Most surprisingly, you may find out people in this country are largely capitalists. People who work, or own a business and expect no handout if they fail. They would like to keep as much as they can of what they earn if they succeed. You’d have to be OK with that too, because you need them to advance your agenda. You need their votes, their tax money. You need them to get up tomorrow and got to work again. Somebody has to do that; not all of us can rest on the “safety net.” indefinitely.
Oh, and you demeanor, the words you use. You might have to hold your tongue here and there. We’ve all seem movements or politicians scuttled by words. And you must be very clear when you speak. For instance, I don’t really get all this trickle down, Reagan bahh! stuff. I didn’t support Reagan; never voted for him or a Bush in my life. Most people aren’t interested in your version of political and economic history. (Actually, most people are completely apathetic; another challenge for you).
So you have to speak to what people do want; solutions. You have to engage them, win them over. And maybe, after years of hard work, you will achieve some of your goals.
But you know what they say about first rule when you find yourself in a hole? The first thing you have to do, in my opinion, is to stop alienating people. Otherwise, you will be as effective as the Occupy Movement.
You do want to be effective right? You aren’t here just to argue, right?
What I’m proposing is higher taxes on the very wealthy and corporations to levels they were in the 60s-70’s.
Sorry that it a prescription to the end of America. Whether you like Reaganomics or not, most of the rest of the world embraced it and now we have the highest corporate tax levels in the world which is killing our competiveness. And your cure is to raise them? That is what the left hates the most about Reagan. He not only stopped the movement to socialism in the US, he killed it in the rest of the world. The Asian tigers are successful because of their low taxes and yes the absence of the welfare state. Milton Friedman saw how they would dominate the world when they were a very minor part of the world economy.
The problem in this country is we have too much consumption and too little investment. We actually need supply side economics more now than we needed it in the 1980’s. Since Obama took over business investment has fallen off the cliff just making the situation worse. Creating bubbles with cheap money to create more consumption has been the hallmark of US policy for three different presidents, two democrats and one republican.
Just look at the charts in the link below which show consumption vs. investment and different tax rates. Rio wants more of the problem and not the solution. True supply side tax cuts which are targeted towards investment is exactly what we need, not an intent to artificially prop up housing prices to encourage spending. That policy only benefits Asia over the long term. I have to go again but here is the evidence:
http://taxfoundation.org/article/how-tax-reform-can-address-america-s-diminishing-investment-and-economic-growth
yes the absence of the welfare state ??

PROBLEM 1:
In the passage on taxes and economic policy, translate this sentence into Spanish: "The problem in this country is we have too much consumption and too little investment."
The passage above and the entries that follow have no connection to each other.

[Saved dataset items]
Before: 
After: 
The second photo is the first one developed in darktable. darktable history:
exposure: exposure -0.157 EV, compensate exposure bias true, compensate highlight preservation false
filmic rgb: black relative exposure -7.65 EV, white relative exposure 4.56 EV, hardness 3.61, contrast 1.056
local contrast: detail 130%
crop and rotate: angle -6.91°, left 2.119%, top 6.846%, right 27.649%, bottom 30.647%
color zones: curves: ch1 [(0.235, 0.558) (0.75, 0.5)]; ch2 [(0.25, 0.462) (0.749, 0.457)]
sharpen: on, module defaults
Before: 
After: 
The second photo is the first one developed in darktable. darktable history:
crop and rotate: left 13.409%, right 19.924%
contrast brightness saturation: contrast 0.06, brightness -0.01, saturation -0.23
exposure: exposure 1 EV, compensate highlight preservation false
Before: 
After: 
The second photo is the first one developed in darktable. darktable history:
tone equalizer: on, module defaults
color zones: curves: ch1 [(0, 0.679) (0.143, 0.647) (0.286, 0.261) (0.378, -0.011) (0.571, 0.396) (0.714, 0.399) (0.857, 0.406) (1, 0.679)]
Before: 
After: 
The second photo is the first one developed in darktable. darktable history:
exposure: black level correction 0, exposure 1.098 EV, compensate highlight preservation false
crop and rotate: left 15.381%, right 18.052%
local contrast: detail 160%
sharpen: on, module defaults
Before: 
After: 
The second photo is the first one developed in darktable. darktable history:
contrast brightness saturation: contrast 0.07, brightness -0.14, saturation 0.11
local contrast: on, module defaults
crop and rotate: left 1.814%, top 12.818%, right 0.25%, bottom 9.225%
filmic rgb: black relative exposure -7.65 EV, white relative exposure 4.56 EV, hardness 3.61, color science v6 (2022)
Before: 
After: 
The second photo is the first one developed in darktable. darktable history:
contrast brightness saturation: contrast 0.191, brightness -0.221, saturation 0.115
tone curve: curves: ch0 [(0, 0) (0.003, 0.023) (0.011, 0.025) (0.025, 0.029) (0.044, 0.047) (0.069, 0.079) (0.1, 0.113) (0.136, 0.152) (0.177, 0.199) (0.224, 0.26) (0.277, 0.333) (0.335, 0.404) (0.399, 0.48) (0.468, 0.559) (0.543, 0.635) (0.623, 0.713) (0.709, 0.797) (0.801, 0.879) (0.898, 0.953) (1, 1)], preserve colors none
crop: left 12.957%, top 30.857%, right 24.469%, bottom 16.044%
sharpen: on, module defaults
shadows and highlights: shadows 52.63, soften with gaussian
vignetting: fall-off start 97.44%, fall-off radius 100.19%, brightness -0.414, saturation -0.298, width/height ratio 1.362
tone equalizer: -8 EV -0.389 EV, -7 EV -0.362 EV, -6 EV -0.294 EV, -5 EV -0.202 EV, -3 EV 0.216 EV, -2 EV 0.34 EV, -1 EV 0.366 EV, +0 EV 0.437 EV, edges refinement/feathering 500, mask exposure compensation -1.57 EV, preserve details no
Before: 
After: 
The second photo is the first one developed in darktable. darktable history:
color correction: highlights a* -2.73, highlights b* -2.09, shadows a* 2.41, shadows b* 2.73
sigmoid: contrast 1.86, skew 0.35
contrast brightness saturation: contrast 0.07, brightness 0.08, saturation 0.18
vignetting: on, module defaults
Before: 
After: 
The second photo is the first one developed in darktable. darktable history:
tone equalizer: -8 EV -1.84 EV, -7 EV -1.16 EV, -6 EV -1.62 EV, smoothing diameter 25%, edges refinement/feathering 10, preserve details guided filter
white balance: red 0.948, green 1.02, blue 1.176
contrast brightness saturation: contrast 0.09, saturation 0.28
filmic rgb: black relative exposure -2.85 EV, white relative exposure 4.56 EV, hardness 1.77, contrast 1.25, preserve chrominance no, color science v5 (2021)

PROBLEM 2:
Extract the entries from their first line up to and including the line with "exposure: exposure 1", reproducing each line without change.

RESULT 1:
El problema en este país es que tenemos demasiado consumo y muy poca inversión.

RESULT 2:
Before: 
After: 
The second photo is the first one developed in darktable. darktable history:
exposure: exposure -0.157 EV, compensate exposure bias true, compensate highlight preservation false
filmic rgb: black relative exposure -7.65 EV, white relative exposure 4.56 EV, hardness 3.61, contrast 1.056
local contrast: detail 130%
crop and rotate: angle -6.91°, left 2.119%, top 6.846%, right 27.649%, bottom 30.647%
color zones: curves: ch1 [(0.235, 0.558) (0.75, 0.5)]; ch2 [(0.25, 0.462) (0.749, 0.457)]
sharpen: on, module defaults
Before: 
After: 
The second photo is the first one developed in darktable. darktable history:
crop and rotate: left 13.409%, right 19.924%
contrast brightness saturation: contrast 0.06, brightness -0.01, saturation -0.23
exposure: exposure 1 EV, compensate highlight preservation false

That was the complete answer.